Members of India’s newly minted monetary policy committee (MPC) have their work cut out for them. In light of the importance of the shift in setting interest rates by the MPC, the policy statement following last week’s rate cut and the post-policy communication left a lot to be desired.
There have been three changes related to the process of setting policy interest rates.
First, the government has a delayed and ambiguous time frame to achieve the inflation target; second, last week’s policy rate was decided by the six-member MPC; and finally, there is a new Reserve Bank of India (RBI) governor.
Monetary policy statements are written to justify and communicate clearly the thought process behind interest rate decisions. The maiden statement of the MPC has at least two glaring oversights, in my view.
First, there is no guidance about the future policy path. Is this a conscious choice by the MPC? If yes, then an explanation is warranted. If no, then why was the guidance skipped?
Second, how does the MPC marry the decision to cut rates with its signal of upside risk to inflation in early 2017?
Frankly, I expected a rate cut this month but anticipated the MPC signalling its comfort in achieving—or even doing better than—the inflation forecast of 5% for early 2017. At one place in the policy statement, the decision to cut rates is qualified as being consistent with achieving the 5% inflation forecast in early 2017, while at another place an upside risk to that inflation forecast is signalled.
The indication in the statement that this upside risk is less than in the previous two policy meetings is bizarre at best—the MPC did not exist prior to this month’s meeting. The fact that it chose to express the upside risk to inflation is itself meaningful. Notably the biannual monetary policy report in April showed an inflation forecast of 5.1% in the first quarter of 2017; this has been revised up to 5.3% this month.

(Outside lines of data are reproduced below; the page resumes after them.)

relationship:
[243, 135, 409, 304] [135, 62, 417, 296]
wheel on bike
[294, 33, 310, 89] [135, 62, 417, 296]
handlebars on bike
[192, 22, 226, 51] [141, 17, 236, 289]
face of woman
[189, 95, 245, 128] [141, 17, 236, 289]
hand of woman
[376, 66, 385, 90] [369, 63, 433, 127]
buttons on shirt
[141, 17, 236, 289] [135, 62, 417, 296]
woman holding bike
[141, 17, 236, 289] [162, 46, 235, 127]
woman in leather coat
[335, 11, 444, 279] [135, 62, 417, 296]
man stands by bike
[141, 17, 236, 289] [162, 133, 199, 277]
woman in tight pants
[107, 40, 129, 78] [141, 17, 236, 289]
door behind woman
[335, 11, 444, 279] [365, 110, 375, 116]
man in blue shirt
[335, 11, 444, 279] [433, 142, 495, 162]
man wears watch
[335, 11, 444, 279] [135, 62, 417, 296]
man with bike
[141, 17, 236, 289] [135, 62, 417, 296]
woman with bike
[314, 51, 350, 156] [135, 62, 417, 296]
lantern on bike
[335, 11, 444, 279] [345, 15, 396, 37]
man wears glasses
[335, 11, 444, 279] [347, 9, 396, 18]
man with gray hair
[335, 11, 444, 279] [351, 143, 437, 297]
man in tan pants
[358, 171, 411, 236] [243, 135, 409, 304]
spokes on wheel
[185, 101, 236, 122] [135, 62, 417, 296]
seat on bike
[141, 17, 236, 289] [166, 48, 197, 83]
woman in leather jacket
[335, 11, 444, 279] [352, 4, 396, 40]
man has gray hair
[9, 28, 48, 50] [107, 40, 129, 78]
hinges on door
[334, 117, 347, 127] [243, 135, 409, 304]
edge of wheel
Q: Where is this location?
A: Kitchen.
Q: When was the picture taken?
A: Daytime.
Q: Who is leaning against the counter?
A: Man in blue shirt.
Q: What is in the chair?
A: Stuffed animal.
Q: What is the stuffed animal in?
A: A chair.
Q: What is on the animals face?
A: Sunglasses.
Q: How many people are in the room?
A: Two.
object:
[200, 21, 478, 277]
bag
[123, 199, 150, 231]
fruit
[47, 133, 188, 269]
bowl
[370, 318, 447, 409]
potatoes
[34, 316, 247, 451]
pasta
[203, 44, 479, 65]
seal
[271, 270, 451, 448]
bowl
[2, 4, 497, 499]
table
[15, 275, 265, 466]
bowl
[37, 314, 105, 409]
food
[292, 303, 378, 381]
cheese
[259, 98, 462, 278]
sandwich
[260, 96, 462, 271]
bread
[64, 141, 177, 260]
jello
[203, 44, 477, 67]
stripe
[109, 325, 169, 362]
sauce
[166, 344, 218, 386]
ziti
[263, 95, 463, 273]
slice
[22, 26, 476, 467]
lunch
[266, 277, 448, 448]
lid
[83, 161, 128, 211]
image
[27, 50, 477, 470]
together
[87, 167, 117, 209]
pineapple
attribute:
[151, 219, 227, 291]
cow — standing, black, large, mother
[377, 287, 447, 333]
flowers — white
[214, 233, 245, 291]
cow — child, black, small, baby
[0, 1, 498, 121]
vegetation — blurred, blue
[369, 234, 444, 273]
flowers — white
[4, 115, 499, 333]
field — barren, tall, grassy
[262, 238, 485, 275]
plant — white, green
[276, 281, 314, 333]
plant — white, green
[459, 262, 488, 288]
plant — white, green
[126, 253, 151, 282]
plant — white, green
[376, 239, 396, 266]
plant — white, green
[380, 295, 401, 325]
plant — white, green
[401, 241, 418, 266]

I personally can’t recall a rate cut by any credible MPC while indicating an upside risk to its short-term inflation forecast. The issue here isn’t the accuracy of the inflation forecast but the internal consistency of the action on interest rates and the inflation outlook.
It isn’t clear if the issue of real interest rates was discussed by the MPC—the policy statement doesn’t mention it. However, in the post-policy briefing, it was mentioned (not volunteered but in reply to a question) that it has come down, to around 125 basis points versus the RBI’s prior guidance of 150-200 basis points (one basis point is one-hundredth of a percentage point).
Now, the appropriate level of real interest rates (distinct from but confused with neutral rates) is not cast in stone, but the sudden change in the thought process is significant. Neither the weakness in global growth nor the downward shift in neutral interest rates globally is anything new—it isn’t clear what prompted RBI to signal this shift now and that too in the manner in which it was communicated. Why should another lowering of this guidance, say, next year be ruled out?
To be fair, the most important aspect of the MPC decision doesn’t involve the less-than-effective drafting of the policy statement, or the inexcusably rushed let’s-get-done-with-this briefing by RBI. The crucial aspect is that the MPC has to operate within the mandate given to it. It is here that the government has softened its stand on inflation.
The 4% inflation target (with a range of +/-2%) is now to be achieved over the medium term rather than by early 2018 (announced sufficiently well in advance). One wonders if, as long as inflation is sufficiently below 6% (say, 5-5.3%), the government and the MPC will be broadly sanguine about inflation.
It is disappointing that after having made significant progress in lowering inflation and anchoring expectations towards 4% by early 2018, the government has backtracked on that goal.
Indeed, abandoning the prior time frame only shows that the government isn’t convinced about its own measures to lower trend inflation.
The 4% inflation target to be achieved over the (fuzzy) medium term within the exceptionally wide 2-6% range given to the MPC is almost meaningless, in my view. This is because the range is way too wide, with no near-term, time-bound target anchor within it. Interestingly, the RBI has raised its early 2018 inflation forecast but the MPC has still cut interest rates—abandoning the prior timeline created that room. There is no reason to think the same won’t be repeated as long as inflation is adequately below 6%.
Frankly, the RBI’s inflation forecast of 4.5% (revised up from 4.2%) for early 2018 remains ambitious. However, the government’s backtracking and the new fuzzy timeline offers scope for the MPC to cut interest rates even if inflation in early 2018 were to be revised up to, say, 5%!
Rather than lowering trend inflation to ensure a sustained and significant decline in interest rates, the government has effectively favoured higher near-term inflation so that interest rates can be brought down in the short term. It is ironic that governor Urjit Patel, a key architect of the path-breaking monetary framework reform to facilitate lower trend inflation, presided over its public crippling.
Rajeev Malik is a senior economist at CLSA, Singapore.These are his personal views.